PROVIDED PASSAGE:
○ ○ ○ ○
In nearly every country place, and in numerous suburban ones, in fact, in most places where horses are kept, opportunities of finding this spawn occur. Its white, filamentous, and downy threads have the odour of mushrooms, and the spawn is, therefore, very easily recognised. It should be generally known that it need not be used when found, but may be dried, and kept for use in a dry place for years, and has been known to keep as long as fourteen years. It must not be supposed that it is only the hard bricks described further on that keep thus. The French spawn is in much looser and lighter material than that in which we usually find mycelium in a natural state, and it keeps quite as long as ours. To preserve spawn found in a natural state, nothing more is required than to take up carefully the parts of the manure in which it is found, not breaking them up more than may be necessary, and placing both large and small pieces loosely in rough shallow hampers. These should be placed in some dry airy loft or shed till thoroughly dry, and afterwards kept in some perfectly dry place, packed in rough boxes till wanted for use.

But inasmuch as in this country, at present, but little mushroom-spawn is required in any one place, the rule is to obtain artificial spawn in the form of hard bricks. This spawn is made from horse-droppings and some cowdung and road scrapings beaten up into a mortar-like consistency in a shed, and then formed into bricks, slightly differing in shape with different makers, but usually thinner and wider than common building bricks. Various recipes are given for mixing the materials for the bricks, and among them the following are about the best:—1. Horse-droppings the chief part, cowdung a fourth, and the remainder loam. 2. Fresh horse-droppings mixed with short litter the greater part, cowdung one third, and the rest mould or loam. 3. Horsedung, cowdung, and loam in equal parts. These bricks are placed in some dry, airy place, and when half dry, a little bit of spawn about as big as a hazel nut, is placed in the centre of each; or sometimes, when the bricks are as wide as long, a particle is put near each corner, just inserted below the surface, and plastered over with the composition of which the bricks are made. When the bricks are nearly dry, they are placed on a hotbed about a foot thick, in a shed or dry place. On this the bricks are piled, or placed rather openly and loosely, and covered over with litter, so that the heat may circulate equably amongst them. The temperature should not rise more than a degree or two above 60 degrees; if it does, it may easily be modified by reducing or removing the covering of litter. The makers frequently examine the bricks during the process, and when the spawn has been found to spread throughout a brick like a fine white mould, it is removed, and allowed to dry for future use in a dark, dry place. If allowed to go further than the fine white mould stage, and form threads and tubercles in the bricks, it has then attained to a higher degree of development than is consistent with preserving its vegetative powers, and therefore it should be removed from the bed in the fine mould stage. This is the kind of mushroom spawn mostly in use in our gardens, and it is usually very hard in texture.

There is a kind of spawn used in some gardens called mill-track mushroom-spawn, which is made in a more simple manner than the preceding. It would seem to be simply spawn that has spread through the thoroughly amalgamated droppings of a mill-track. The material is rather soft and free in texture, is usually sold in large and somewhat irregular lumps, and is much used by some cultivators.
○ ○ ○ ○
DATA LINES:
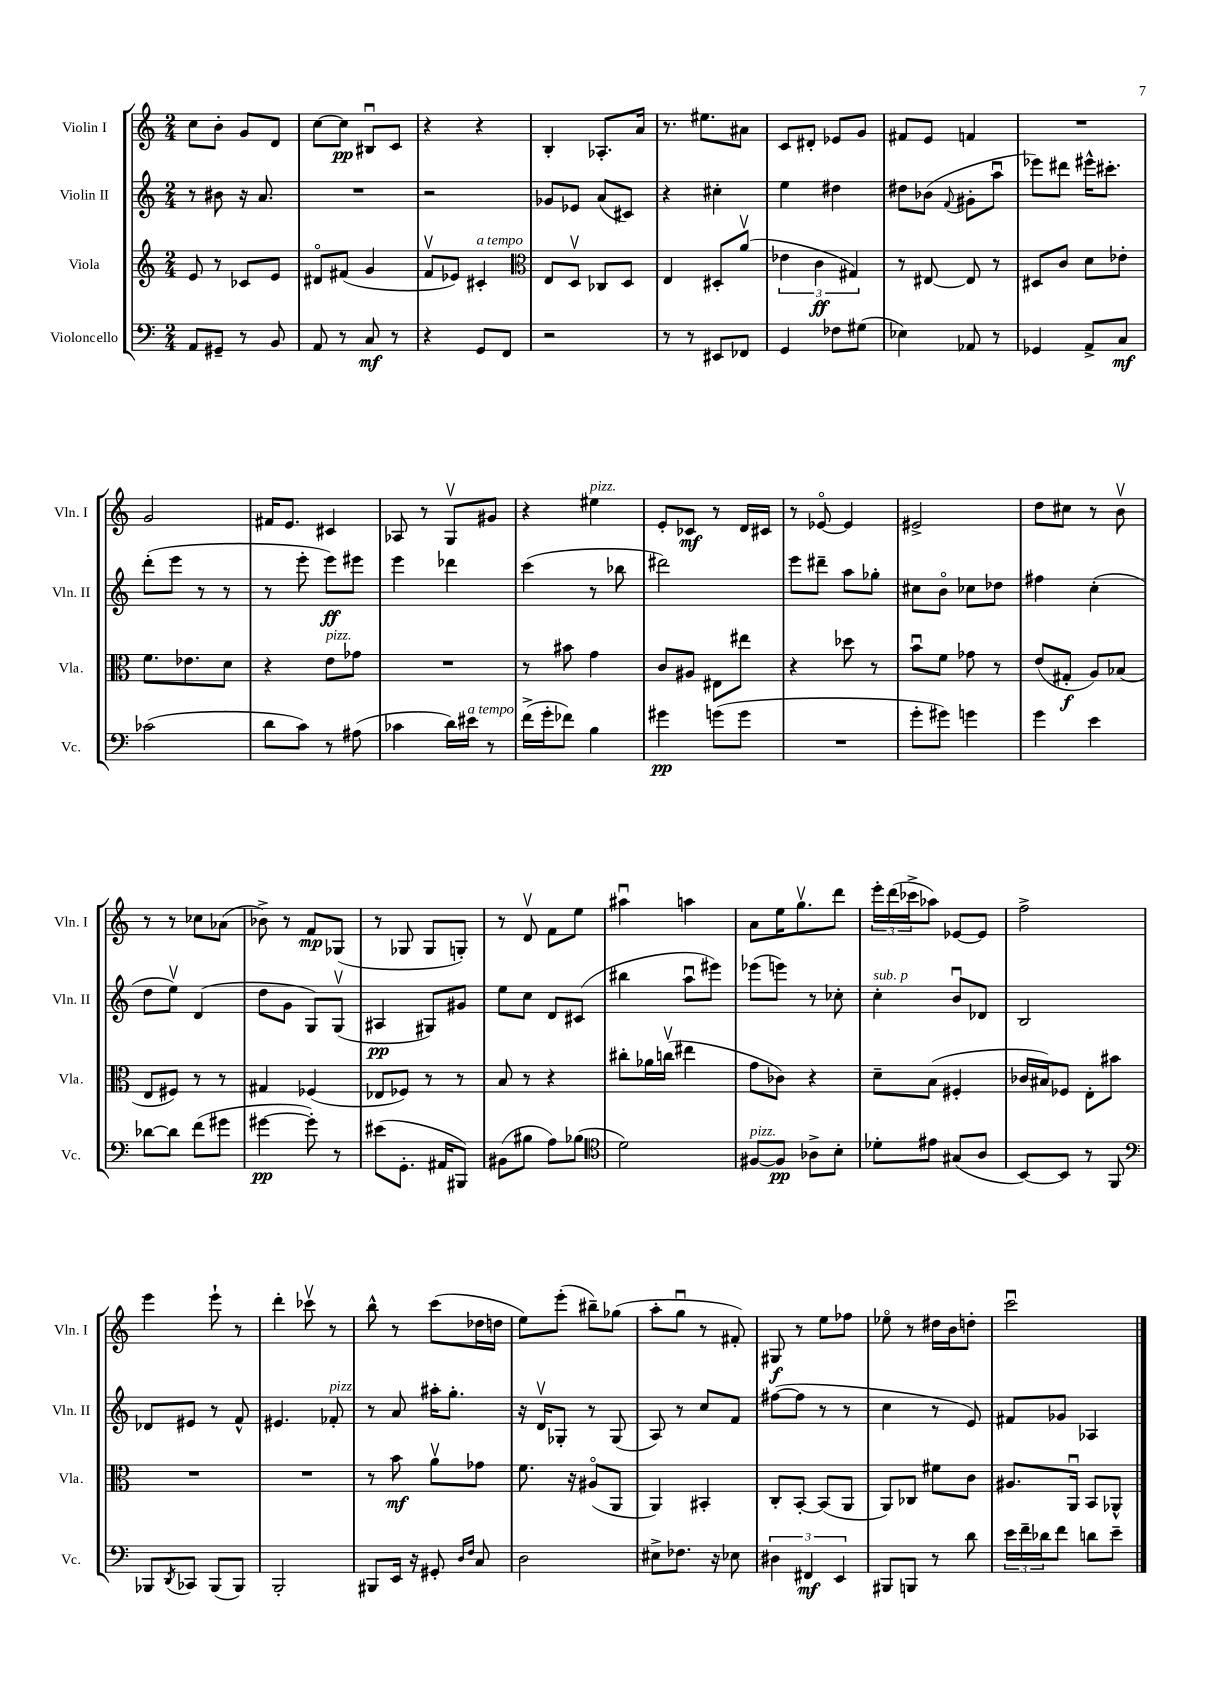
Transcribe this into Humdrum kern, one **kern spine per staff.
○ ○ ○ ○
WHAT TO DO:
1. According to the mushroom-spawn text, how long has dried natural spawn been known to keep?
2. Summarize the mushroom-spawn text in two sentences.
3. Write the next part of the mushroom-spawn text, starting after its final sentence.

EXERCISE RESPONSES:
1. It has been known to keep as long as fourteen years.

2. Spawn found naturally in horse manure can be dried and kept in a dry place for years. Most gardens use hard bricks of horse droppings, cowdung and loam that are seeded with spawn and warmed on a hotbed until a fine white mould spreads through them, while some growers use a softer mill-track spawn.

3.
Finally, we have the French mushroom-spawn, which differs from our own in not being in bricks or solid lumps, but in rather light masses of scarcely half decomposed, comparatively loose and dry litter. This spawn is obtained by preparing a little bed as if for mushrooms in the ordinary way, and spawning it with morsels of virgin spawn, if that is obtainable; and then when the spawn has spread through it, the bed is broken up and used for spawning beds in the caves, or dried and preserved for sale. It is sold in small boxes, and is fit for insertion when pulled in rather thin pieces, about half the size of the open hand; but in separating it, it divides into many pieces, of all sizes, every particle of which should be used. The small particles should be strewn broadcast over the bed after the larger pieces have been inserted. This applies to the other kinds. In consequence of the open porous nature of the French mushroom-spawn, it is likely to be immediately affected by the heat and moisture of the genially warm manure forming the mushroom-bed, and on that account alone presents some advantages. It has recently been introduced for the first time, and probably will soon be tested by many growers.

Spawn, in the common sense of the word, may be dispensed with by well amalgamating manure, loam, and old mushroom-beds, or leaf-mould containing traces of spawn, and these formed into beds about a foot thick in the mushroom-house, and covered with earth, produce without any further spawning; but the plan is not so simple or advantageous as that more commonly pursued.

There is no necessity for purchasing artificial spawn at all where mushrooms are regularly grown. Nor is there in any case except at the commencement, or to guard against one’s own spawn proving bad. To secure good spawn, we have only to do as the French growers do: take a portion of a bed where it is thoroughly permeated by the spawn and before it begins to bear, and preserve it for future use.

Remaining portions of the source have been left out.